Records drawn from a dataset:

◆ ◆ ◆ ◆ ◆ ◆ ◆

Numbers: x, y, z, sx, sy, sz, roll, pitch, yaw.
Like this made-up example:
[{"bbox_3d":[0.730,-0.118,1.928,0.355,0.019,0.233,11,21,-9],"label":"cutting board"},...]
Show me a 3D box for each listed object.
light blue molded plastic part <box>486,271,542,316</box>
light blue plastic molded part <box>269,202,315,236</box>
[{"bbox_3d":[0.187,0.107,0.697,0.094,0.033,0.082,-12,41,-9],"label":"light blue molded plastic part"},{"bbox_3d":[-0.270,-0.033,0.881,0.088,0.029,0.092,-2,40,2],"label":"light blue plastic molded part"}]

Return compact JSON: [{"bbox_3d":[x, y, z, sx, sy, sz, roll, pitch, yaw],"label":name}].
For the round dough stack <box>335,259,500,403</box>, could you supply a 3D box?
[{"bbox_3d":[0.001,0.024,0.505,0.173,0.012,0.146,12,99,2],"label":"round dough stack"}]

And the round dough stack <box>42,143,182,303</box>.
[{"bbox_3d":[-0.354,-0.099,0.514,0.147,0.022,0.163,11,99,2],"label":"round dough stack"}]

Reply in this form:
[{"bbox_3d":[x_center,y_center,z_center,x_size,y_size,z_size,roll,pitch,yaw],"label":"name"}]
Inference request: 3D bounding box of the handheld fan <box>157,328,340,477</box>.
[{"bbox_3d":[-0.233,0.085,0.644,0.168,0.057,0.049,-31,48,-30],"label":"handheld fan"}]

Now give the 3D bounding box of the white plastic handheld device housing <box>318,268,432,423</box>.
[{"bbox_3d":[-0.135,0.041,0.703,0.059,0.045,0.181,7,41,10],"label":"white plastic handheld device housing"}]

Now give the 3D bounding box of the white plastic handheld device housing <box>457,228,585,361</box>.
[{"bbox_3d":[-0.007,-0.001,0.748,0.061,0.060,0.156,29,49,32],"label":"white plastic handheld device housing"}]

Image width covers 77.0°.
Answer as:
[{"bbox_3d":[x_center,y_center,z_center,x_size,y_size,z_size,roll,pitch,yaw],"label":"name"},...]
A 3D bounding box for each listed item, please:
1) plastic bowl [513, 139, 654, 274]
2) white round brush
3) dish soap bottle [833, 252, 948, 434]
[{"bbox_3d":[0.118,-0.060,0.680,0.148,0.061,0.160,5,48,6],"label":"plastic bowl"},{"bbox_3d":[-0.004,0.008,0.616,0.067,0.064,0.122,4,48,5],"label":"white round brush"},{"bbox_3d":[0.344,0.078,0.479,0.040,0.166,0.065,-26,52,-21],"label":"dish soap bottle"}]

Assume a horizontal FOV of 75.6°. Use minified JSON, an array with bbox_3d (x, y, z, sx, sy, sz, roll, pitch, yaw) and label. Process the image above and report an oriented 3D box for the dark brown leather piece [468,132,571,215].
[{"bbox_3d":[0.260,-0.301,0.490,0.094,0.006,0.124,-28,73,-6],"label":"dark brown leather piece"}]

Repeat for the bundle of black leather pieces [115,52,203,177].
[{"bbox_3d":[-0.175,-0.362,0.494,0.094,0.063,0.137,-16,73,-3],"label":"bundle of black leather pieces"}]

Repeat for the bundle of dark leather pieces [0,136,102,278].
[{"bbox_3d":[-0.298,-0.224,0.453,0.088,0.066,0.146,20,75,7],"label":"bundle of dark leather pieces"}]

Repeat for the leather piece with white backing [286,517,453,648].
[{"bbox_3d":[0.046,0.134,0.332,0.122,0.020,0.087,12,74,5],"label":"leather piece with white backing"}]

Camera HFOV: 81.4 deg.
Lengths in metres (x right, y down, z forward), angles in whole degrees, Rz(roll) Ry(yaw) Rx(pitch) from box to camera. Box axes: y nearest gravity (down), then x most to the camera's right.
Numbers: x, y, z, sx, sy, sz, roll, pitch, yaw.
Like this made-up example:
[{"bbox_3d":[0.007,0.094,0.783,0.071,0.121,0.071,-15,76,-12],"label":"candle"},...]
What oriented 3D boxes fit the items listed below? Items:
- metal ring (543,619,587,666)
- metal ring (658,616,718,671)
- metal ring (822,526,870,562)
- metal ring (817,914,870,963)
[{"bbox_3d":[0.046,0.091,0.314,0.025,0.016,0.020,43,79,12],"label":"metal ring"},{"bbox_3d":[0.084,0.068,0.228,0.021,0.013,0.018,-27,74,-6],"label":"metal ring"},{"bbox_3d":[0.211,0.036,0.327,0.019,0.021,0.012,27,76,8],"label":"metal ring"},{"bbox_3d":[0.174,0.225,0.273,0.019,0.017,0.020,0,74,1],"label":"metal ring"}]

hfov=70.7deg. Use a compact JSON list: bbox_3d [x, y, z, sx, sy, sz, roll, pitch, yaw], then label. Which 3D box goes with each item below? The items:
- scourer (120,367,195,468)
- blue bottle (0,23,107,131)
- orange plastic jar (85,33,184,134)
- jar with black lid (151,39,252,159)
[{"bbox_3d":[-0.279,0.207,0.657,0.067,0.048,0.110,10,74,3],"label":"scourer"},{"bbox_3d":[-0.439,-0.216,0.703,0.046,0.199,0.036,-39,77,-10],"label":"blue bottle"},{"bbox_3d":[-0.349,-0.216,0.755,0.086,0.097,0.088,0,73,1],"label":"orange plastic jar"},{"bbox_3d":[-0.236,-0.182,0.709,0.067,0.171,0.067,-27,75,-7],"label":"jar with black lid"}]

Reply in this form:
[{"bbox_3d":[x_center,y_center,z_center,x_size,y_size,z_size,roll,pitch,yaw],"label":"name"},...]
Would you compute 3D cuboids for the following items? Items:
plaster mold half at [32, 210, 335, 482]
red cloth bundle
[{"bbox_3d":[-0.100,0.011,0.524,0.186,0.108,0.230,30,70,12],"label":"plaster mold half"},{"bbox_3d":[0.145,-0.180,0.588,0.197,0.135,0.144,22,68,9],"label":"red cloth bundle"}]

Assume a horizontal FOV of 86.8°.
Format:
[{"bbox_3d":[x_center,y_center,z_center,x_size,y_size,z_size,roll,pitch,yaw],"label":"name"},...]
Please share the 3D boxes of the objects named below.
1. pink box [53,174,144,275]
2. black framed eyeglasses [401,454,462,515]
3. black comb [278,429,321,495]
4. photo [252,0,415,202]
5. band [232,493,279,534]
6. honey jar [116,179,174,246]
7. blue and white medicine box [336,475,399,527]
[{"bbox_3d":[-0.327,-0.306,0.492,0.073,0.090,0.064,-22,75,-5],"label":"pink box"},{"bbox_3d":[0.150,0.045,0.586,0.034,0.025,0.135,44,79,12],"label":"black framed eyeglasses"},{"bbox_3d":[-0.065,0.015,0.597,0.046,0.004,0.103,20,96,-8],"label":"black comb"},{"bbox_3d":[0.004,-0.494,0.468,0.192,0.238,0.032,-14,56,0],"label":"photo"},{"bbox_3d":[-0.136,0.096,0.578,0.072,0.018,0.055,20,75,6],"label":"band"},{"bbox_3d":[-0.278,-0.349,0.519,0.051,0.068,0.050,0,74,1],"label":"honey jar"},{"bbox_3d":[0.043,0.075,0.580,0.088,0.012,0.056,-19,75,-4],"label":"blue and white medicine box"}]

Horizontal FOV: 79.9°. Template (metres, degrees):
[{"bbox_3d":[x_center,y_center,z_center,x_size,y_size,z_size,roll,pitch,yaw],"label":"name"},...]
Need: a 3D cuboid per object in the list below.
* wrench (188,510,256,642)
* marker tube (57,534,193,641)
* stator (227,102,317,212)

◆ ◆ ◆ ◆ ◆ ◆ ◆

Copy the data above. Keep each line exact.

Numbers: x, y, z, sx, sy, sz, roll, pitch, yaw.
Like this made-up example:
[{"bbox_3d":[0.730,-0.118,1.928,0.355,0.019,0.233,11,21,-9],"label":"cutting board"},...]
Show me a 3D box for each listed object.
light blue molded plastic part <box>486,271,542,316</box>
light blue plastic molded part <box>269,202,315,236</box>
[{"bbox_3d":[0.187,0.107,0.697,0.094,0.033,0.082,-12,41,-9],"label":"light blue molded plastic part"},{"bbox_3d":[-0.270,-0.033,0.881,0.088,0.029,0.092,-2,40,2],"label":"light blue plastic molded part"}]

Return compact JSON: [{"bbox_3d":[x, y, z, sx, sy, sz, roll, pitch, yaw],"label":name}].
For the round dough stack <box>335,259,500,403</box>, could you supply a 3D box?
[{"bbox_3d":[0.001,0.024,0.505,0.173,0.012,0.146,12,99,2],"label":"round dough stack"}]

And the round dough stack <box>42,143,182,303</box>.
[{"bbox_3d":[-0.354,-0.099,0.514,0.147,0.022,0.163,11,99,2],"label":"round dough stack"}]

Reply in this form:
[{"bbox_3d":[x_center,y_center,z_center,x_size,y_size,z_size,roll,pitch,yaw],"label":"name"}]
Inference request: 3D bounding box of the handheld fan <box>157,328,340,477</box>.
[{"bbox_3d":[-0.233,0.085,0.644,0.168,0.057,0.049,-31,48,-30],"label":"handheld fan"}]

Now give the 3D bounding box of the white plastic handheld device housing <box>318,268,432,423</box>.
[{"bbox_3d":[-0.135,0.041,0.703,0.059,0.045,0.181,7,41,10],"label":"white plastic handheld device housing"}]

Now give the 3D bounding box of the white plastic handheld device housing <box>457,228,585,361</box>.
[{"bbox_3d":[-0.007,-0.001,0.748,0.061,0.060,0.156,29,49,32],"label":"white plastic handheld device housing"}]

Image width covers 77.0°.
Answer as:
[{"bbox_3d":[x_center,y_center,z_center,x_size,y_size,z_size,roll,pitch,yaw],"label":"name"},...]
A 3D bounding box for each listed item, please:
1) plastic bowl [513, 139, 654, 274]
2) white round brush
3) dish soap bottle [833, 252, 948, 434]
[{"bbox_3d":[0.118,-0.060,0.680,0.148,0.061,0.160,5,48,6],"label":"plastic bowl"},{"bbox_3d":[-0.004,0.008,0.616,0.067,0.064,0.122,4,48,5],"label":"white round brush"},{"bbox_3d":[0.344,0.078,0.479,0.040,0.166,0.065,-26,52,-21],"label":"dish soap bottle"}]

Assume a horizontal FOV of 75.6°. Use minified JSON, an array with bbox_3d (x, y, z, sx, sy, sz, roll, pitch, yaw) and label. Process the image above and report an oriented 3D box for the dark brown leather piece [468,132,571,215].
[{"bbox_3d":[0.260,-0.301,0.490,0.094,0.006,0.124,-28,73,-6],"label":"dark brown leather piece"}]

Repeat for the bundle of black leather pieces [115,52,203,177].
[{"bbox_3d":[-0.175,-0.362,0.494,0.094,0.063,0.137,-16,73,-3],"label":"bundle of black leather pieces"}]

Repeat for the bundle of dark leather pieces [0,136,102,278].
[{"bbox_3d":[-0.298,-0.224,0.453,0.088,0.066,0.146,20,75,7],"label":"bundle of dark leather pieces"}]

Repeat for the leather piece with white backing [286,517,453,648].
[{"bbox_3d":[0.046,0.134,0.332,0.122,0.020,0.087,12,74,5],"label":"leather piece with white backing"}]

Camera HFOV: 81.4 deg.
Lengths in metres (x right, y down, z forward), angles in whole degrees, Rz(roll) Ry(yaw) Rx(pitch) from box to camera. Box axes: y nearest gravity (down), then x most to the camera's right.
Numbers: x, y, z, sx, sy, sz, roll, pitch, yaw.
Like this made-up example:
[{"bbox_3d":[0.007,0.094,0.783,0.071,0.121,0.071,-15,76,-12],"label":"candle"},...]
What oriented 3D boxes fit the items listed below? Items:
- metal ring (543,619,587,666)
- metal ring (658,616,718,671)
- metal ring (822,526,870,562)
- metal ring (817,914,870,963)
[{"bbox_3d":[0.046,0.091,0.314,0.025,0.016,0.020,43,79,12],"label":"metal ring"},{"bbox_3d":[0.084,0.068,0.228,0.021,0.013,0.018,-27,74,-6],"label":"metal ring"},{"bbox_3d":[0.211,0.036,0.327,0.019,0.021,0.012,27,76,8],"label":"metal ring"},{"bbox_3d":[0.174,0.225,0.273,0.019,0.017,0.020,0,74,1],"label":"metal ring"}]

hfov=70.7deg. Use a compact JSON list: bbox_3d [x, y, z, sx, sy, sz, roll, pitch, yaw], then label. Which 3D box goes with each item below? The items:
- scourer (120,367,195,468)
- blue bottle (0,23,107,131)
- orange plastic jar (85,33,184,134)
- jar with black lid (151,39,252,159)
[{"bbox_3d":[-0.279,0.207,0.657,0.067,0.048,0.110,10,74,3],"label":"scourer"},{"bbox_3d":[-0.439,-0.216,0.703,0.046,0.199,0.036,-39,77,-10],"label":"blue bottle"},{"bbox_3d":[-0.349,-0.216,0.755,0.086,0.097,0.088,0,73,1],"label":"orange plastic jar"},{"bbox_3d":[-0.236,-0.182,0.709,0.067,0.171,0.067,-27,75,-7],"label":"jar with black lid"}]

Reply in this form:
[{"bbox_3d":[x_center,y_center,z_center,x_size,y_size,z_size,roll,pitch,yaw],"label":"name"},...]
Would you compute 3D cuboids for the following items? Items:
plaster mold half at [32, 210, 335, 482]
red cloth bundle
[{"bbox_3d":[-0.100,0.011,0.524,0.186,0.108,0.230,30,70,12],"label":"plaster mold half"},{"bbox_3d":[0.145,-0.180,0.588,0.197,0.135,0.144,22,68,9],"label":"red cloth bundle"}]

Assume a horizontal FOV of 86.8°.
Format:
[{"bbox_3d":[x_center,y_center,z_center,x_size,y_size,z_size,roll,pitch,yaw],"label":"name"},...]
Please share the 3D boxes of the objects named below.
1. pink box [53,174,144,275]
2. black framed eyeglasses [401,454,462,515]
3. black comb [278,429,321,495]
4. photo [252,0,415,202]
5. band [232,493,279,534]
6. honey jar [116,179,174,246]
7. blue and white medicine box [336,475,399,527]
[{"bbox_3d":[-0.327,-0.306,0.492,0.073,0.090,0.064,-22,75,-5],"label":"pink box"},{"bbox_3d":[0.150,0.045,0.586,0.034,0.025,0.135,44,79,12],"label":"black framed eyeglasses"},{"bbox_3d":[-0.065,0.015,0.597,0.046,0.004,0.103,20,96,-8],"label":"black comb"},{"bbox_3d":[0.004,-0.494,0.468,0.192,0.238,0.032,-14,56,0],"label":"photo"},{"bbox_3d":[-0.136,0.096,0.578,0.072,0.018,0.055,20,75,6],"label":"band"},{"bbox_3d":[-0.278,-0.349,0.519,0.051,0.068,0.050,0,74,1],"label":"honey jar"},{"bbox_3d":[0.043,0.075,0.580,0.088,0.012,0.056,-19,75,-4],"label":"blue and white medicine box"}]

Horizontal FOV: 79.9°. Template (metres, degrees):
[{"bbox_3d":[x_center,y_center,z_center,x_size,y_size,z_size,roll,pitch,yaw],"label":"name"},...]
Need: a 3D cuboid per object in the list below.
* wrench (188,510,256,642)
* marker tube (57,534,193,641)
* stator (227,102,317,212)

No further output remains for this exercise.